Azure has been getting a lot of love lately, and I took a few minutes this evening to have a quick (I’m not joking, detailed review this is not) play around to see what’s changed.
Firstly, the new management portal – it’s very shiny. That’s not an overly technical review, but once you play with it you’ll see what I mean. It’s nice and clean and littered with pleasant pieces of user experience engineering. Simple overviews, clean graphs and options, easy to use toolbars, and so on.
I noticed some of the new options (such as Web Sites, Virtual Machines, and Mobile Services, which are all in preview) immediately. I enabled Web Sites for a quick look, because although Virtual Machines is interesting (and a good option to have) I’m more interested in the other modes in order to take advantage of the tight publishing support from within Visual Studio.
However before jumping into VS, I took a quick browse through the gallery – nothing there which interested me, but a nice range of “the usual suspects” such as DasBlog, DotNetNuke, Umbraco, and so on – could be handy in certain scenarios.
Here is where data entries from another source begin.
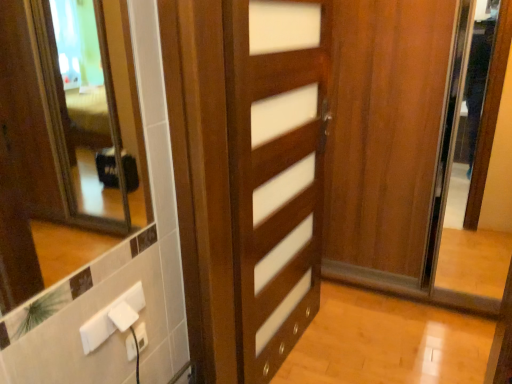
Question: From a real-world perspective, is white plastic electric outlet at lower center, positioned as the second electric outlet in top-to-bottom order, over wooden door at center?

Choices:
 (A) yes
 (B) no

Answer: (B)

Question: Is white plastic electric outlet at lower center, which is counted as the first electric outlet, starting from the bottom, to the left of wooden door at center from the viewer's perspective?

Choices:
 (A) yes
 (B) no

Answer: (A)

Question: Considering the relative sizes of white plastic electric outlet at lower center, positioned as the second electric outlet in top-to-bottom order, and wooden door at center in the image provided, is white plastic electric outlet at lower center, positioned as the second electric outlet in top-to-bottom order, shorter than wooden door at center?

Choices:
 (A) no
 (B) yes

Answer: (B)

Question: Does white plastic electric outlet at lower center, positioned as the second electric outlet in top-to-bottom order, have a greater height compared to wooden door at center?

Choices:
 (A) yes
 (B) no

Answer: (B)

Question: Is white plastic electric outlet at lower center, which is counted as the first electric outlet, starting from the bottom, oriented towards wooden door at center?

Choices:
 (A) yes
 (B) no

Answer: (B)

Question: Is wooden door at center a part of white plastic electric outlet at lower center, positioned as the second electric outlet in top-to-bottom order?

Choices:
 (A) yes
 (B) no

Answer: (B)

Question: Is white plastic electric outlet at lower left, the first electric outlet from the top, shorter than wooden door at center?

Choices:
 (A) no
 (B) yes

Answer: (B)

Question: Can you confirm if white plastic electric outlet at lower left, the 2th electric outlet in the bottom-to-top sequence, is positioned to the right of wooden door at center?

Choices:
 (A) no
 (B) yes

Answer: (A)

Question: Is white plastic electric outlet at lower left, the 2th electric outlet in the bottom-to-top sequence, facing away from wooden door at center?

Choices:
 (A) no
 (B) yes

Answer: (A)

Question: From a real-world perspective, is white plastic electric outlet at lower left, the 2th electric outlet in the bottom-to-top sequence, on wooden door at center?

Choices:
 (A) no
 (B) yes

Answer: (A)

Question: Considering the relative positions of white plastic electric outlet at lower left, the 2th electric outlet in the bottom-to-top sequence, and wooden door at center in the image provided, is white plastic electric outlet at lower left, the 2th electric outlet in the bottom-to-top sequence, in front of wooden door at center?

Choices:
 (A) no
 (B) yes

Answer: (B)

Question: Is white plastic electric outlet at lower left, the 2th electric outlet in the bottom-to-top sequence, facing towards wooden door at center?

Choices:
 (A) yes
 (B) no

Answer: (B)

Question: Does wooden door at center have a greater height compared to white plastic electric outlet at lower left, the first electric outlet from the top?

Choices:
 (A) no
 (B) yes

Answer: (B)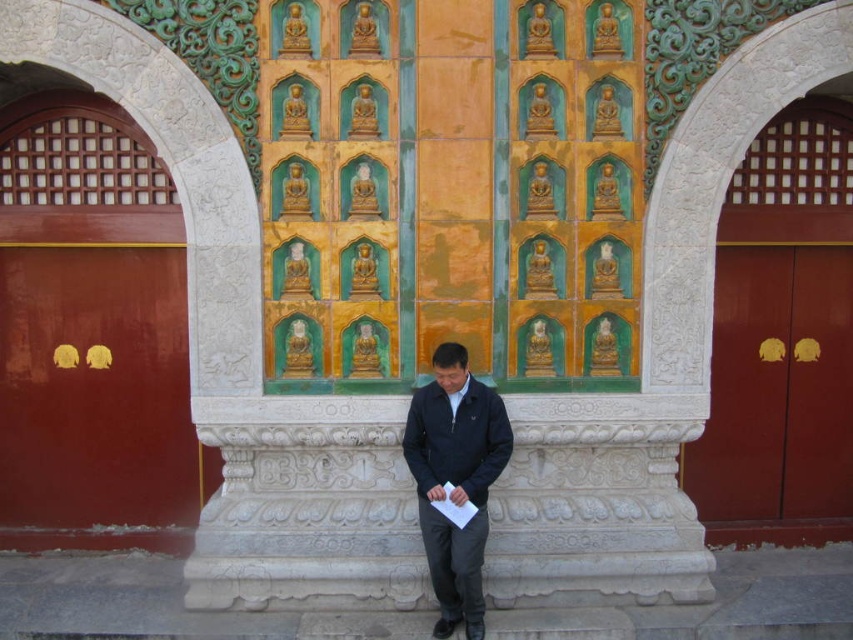
Is point (39, 429) closer to camera compared to point (776, 305)?

Yes, point (39, 429) is in front of point (776, 305).

The width and height of the screenshot is (853, 640). What are the coordinates of `smooth red wood door at left` in the screenshot? It's located at (96, 388).

Is point (96, 371) closer to viewer compared to point (766, 289)?

That is True.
Jumping into Visual Studio is where things get interesting. Since installing Visual Studio 2012 all my publish operations have started by asking me if I was deploying to Azure – ok, so now I am, so what? Well, it’s pretty seamless, that’s what. From the portal, I downloaded a publish profile, imported it into Visual Studio, and away I went. Bang. My hello world project was of course glossing over minor details such as anything to do with a database, and perhaps wanting to take a backup of the last known good code, however I’m sure there’s options for that out there – right?
I’ve also been doing some testing of Microsoft’s hosted TFS, and the in-Azure option to integrate with this sounds pretty exciting – and to be honest, given the attractive pitch of a full CI cycle that hosted TFS comes with, it’s also pretty obvious. So, obvious as a sales pitch, but still exciting.
So while it’s all looking incredibly interesting, the problem I have with Azure, is that it doesn’t feel like they’re ever going to want people hosting “lots of small sites” on it. The web site instance changes go a long way in the right direction, but if you’ve got a collection of sites of varying sizes (some of them small) that you need to host then I can’t see a way to make it economically viable via Azure. So given I have a large number of sites that need hosting, I can’t get rid of the VMs I rent monthly, and while that’s the case switching to Azure is less compelling (other than for larger apps/sites which justify some separation). This means that I’m left in the situation of being impressed and tempted by what Azure has to offer, but yet not being able to see a way for it to fit into my current setup.